Source data
______________________________
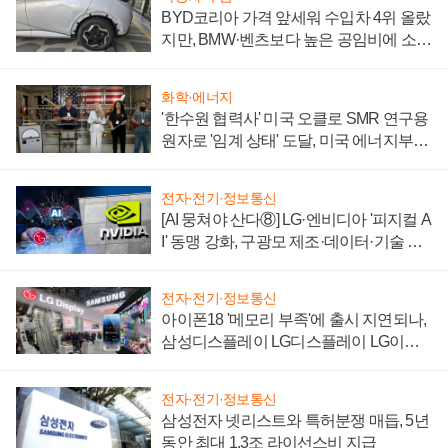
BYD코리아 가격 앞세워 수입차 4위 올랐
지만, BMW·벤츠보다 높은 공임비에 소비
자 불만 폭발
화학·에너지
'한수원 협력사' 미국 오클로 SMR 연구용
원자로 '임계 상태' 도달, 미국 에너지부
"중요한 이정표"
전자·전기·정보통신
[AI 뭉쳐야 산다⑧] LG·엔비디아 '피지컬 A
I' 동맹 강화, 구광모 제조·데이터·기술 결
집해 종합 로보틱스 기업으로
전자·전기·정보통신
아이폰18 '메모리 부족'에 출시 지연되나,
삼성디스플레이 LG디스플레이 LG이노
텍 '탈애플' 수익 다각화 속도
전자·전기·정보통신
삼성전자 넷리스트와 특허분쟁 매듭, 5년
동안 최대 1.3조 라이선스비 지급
______________________________
Exercise brief: Copy every line of text from the items above exactly as it appears, including line breaks, and omit the pictures.

Output of the task:
BYD코리아 가격 앞세워 수입차 4위 올랐
지만, BMW·벤츠보다 높은 공임비에 소비
자 불만 폭발
화학·에너지
'한수원 협력사' 미국 오클로 SMR 연구용
원자로 '임계 상태' 도달, 미국 에너지부
"중요한 이정표"
전자·전기·정보통신
[AI 뭉쳐야 산다⑧] LG·엔비디아 '피지컬 A
I' 동맹 강화, 구광모 제조·데이터·기술 결
집해 종합 로보틱스 기업으로
전자·전기·정보통신
아이폰18 '메모리 부족'에 출시 지연되나,
삼성디스플레이 LG디스플레이 LG이노
텍 '탈애플' 수익 다각화 속도
전자·전기·정보통신
삼성전자 넷리스트와 특허분쟁 매듭, 5년
동안 최대 1.3조 라이선스비 지급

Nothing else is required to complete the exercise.